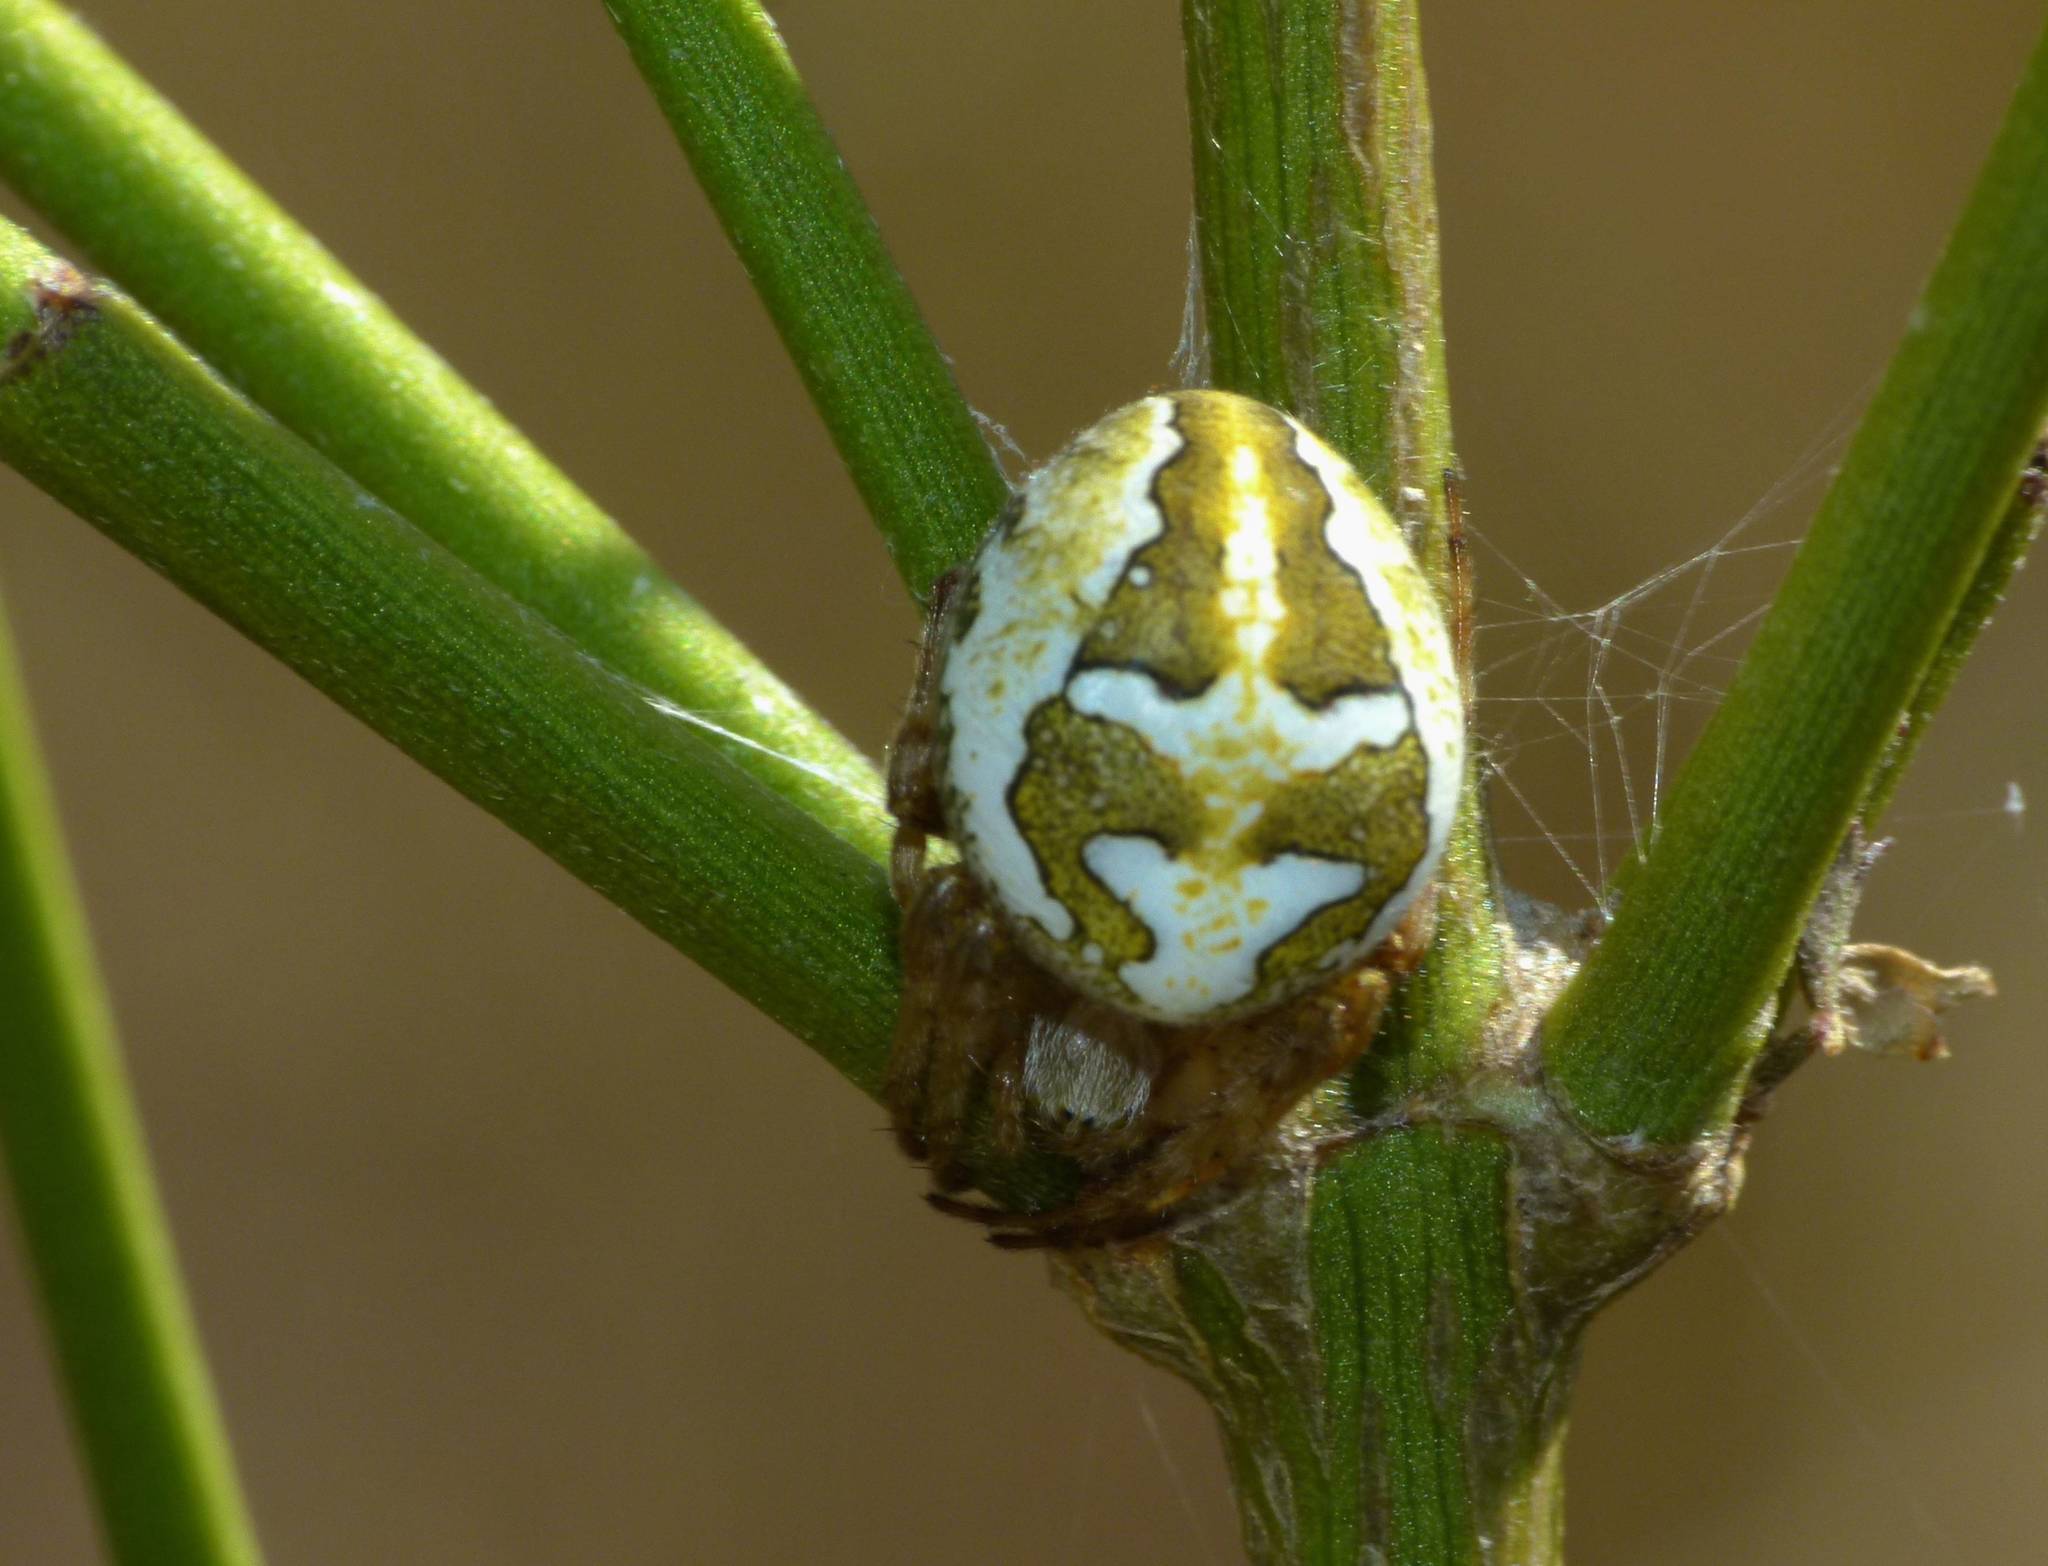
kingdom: Animalia
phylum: Arthropoda
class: Arachnida
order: Araneae
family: Araneidae
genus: Colaranea
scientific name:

****************

__What is required__.
Arrange every line in the rows above as a numbered list, skipping blank lines and leaving out the pictures.

__Response to the exercise__.
1. kingdom: Animalia
2. phylum: Arthropoda
3. class: Arachnida
4. order: Araneae
5. family: Araneidae
6. genus: Colaranea
7. scientific name:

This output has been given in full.